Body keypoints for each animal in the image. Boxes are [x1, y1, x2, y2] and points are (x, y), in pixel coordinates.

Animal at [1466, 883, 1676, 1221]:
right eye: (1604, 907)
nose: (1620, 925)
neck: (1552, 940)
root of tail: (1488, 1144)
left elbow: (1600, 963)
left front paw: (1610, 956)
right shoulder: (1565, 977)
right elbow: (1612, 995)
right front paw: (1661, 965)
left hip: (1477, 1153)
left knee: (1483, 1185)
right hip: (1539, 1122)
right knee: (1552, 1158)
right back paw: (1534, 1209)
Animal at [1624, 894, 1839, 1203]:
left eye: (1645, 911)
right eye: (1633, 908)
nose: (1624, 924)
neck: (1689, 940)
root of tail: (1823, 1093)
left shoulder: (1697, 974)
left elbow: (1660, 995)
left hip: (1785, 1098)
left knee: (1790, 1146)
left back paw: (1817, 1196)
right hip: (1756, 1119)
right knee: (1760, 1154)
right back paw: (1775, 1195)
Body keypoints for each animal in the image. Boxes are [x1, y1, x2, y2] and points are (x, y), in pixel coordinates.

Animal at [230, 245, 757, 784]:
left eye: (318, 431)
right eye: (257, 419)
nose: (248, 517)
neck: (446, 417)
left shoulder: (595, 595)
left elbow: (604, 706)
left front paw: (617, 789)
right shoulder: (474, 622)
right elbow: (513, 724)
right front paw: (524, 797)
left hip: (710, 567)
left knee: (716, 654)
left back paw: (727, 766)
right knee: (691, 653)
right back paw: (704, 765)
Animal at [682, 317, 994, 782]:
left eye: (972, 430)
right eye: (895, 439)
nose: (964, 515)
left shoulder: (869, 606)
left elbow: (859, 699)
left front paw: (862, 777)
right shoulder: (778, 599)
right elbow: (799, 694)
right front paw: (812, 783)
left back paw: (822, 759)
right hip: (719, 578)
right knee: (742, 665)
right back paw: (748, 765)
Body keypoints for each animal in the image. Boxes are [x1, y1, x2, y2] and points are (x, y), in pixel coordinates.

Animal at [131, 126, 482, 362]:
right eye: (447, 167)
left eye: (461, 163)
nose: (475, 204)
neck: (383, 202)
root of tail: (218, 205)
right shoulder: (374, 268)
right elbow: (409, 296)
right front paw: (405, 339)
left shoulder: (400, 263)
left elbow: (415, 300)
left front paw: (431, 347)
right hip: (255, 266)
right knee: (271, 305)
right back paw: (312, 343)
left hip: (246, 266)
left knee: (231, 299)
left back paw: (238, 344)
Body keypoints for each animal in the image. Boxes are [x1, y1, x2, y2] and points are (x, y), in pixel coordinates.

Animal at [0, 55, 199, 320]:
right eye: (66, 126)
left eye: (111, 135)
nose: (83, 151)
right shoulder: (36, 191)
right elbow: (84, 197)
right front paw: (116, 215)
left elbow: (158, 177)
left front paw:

════

**Work instructions**
Beginning with the very first line of the records above, please retype each line through the one that has "left front paw: (617, 789)", and add nothing.

**Task output**
Body keypoints for each animal in the image. Boxes are [x1, y1, x2, y2] and points are (x, y), in pixel coordinates.

Animal at [1466, 883, 1676, 1221]:
right eye: (1604, 907)
nose: (1620, 925)
neck: (1552, 940)
root of tail: (1488, 1144)
left elbow: (1600, 963)
left front paw: (1610, 956)
right shoulder: (1565, 977)
right elbow: (1612, 995)
right front paw: (1661, 965)
left hip: (1477, 1153)
left knee: (1483, 1185)
right hip: (1539, 1122)
right knee: (1552, 1158)
right back paw: (1534, 1209)
Animal at [1624, 894, 1839, 1203]:
left eye: (1645, 911)
right eye: (1633, 908)
nose: (1624, 924)
neck: (1689, 940)
root of tail: (1823, 1093)
left shoulder: (1697, 974)
left elbow: (1660, 995)
left hip: (1785, 1098)
left knee: (1790, 1146)
left back paw: (1817, 1196)
right hip: (1756, 1119)
right knee: (1760, 1154)
right back paw: (1775, 1195)
Body keypoints for each animal in the image. Boxes are [x1, y1, x2, y2] and points are (x, y), in pixel coordinates.

Animal at [230, 245, 757, 784]:
left eye: (318, 431)
right eye: (257, 419)
nose: (248, 517)
neck: (446, 417)
left shoulder: (595, 595)
left elbow: (604, 706)
left front paw: (617, 789)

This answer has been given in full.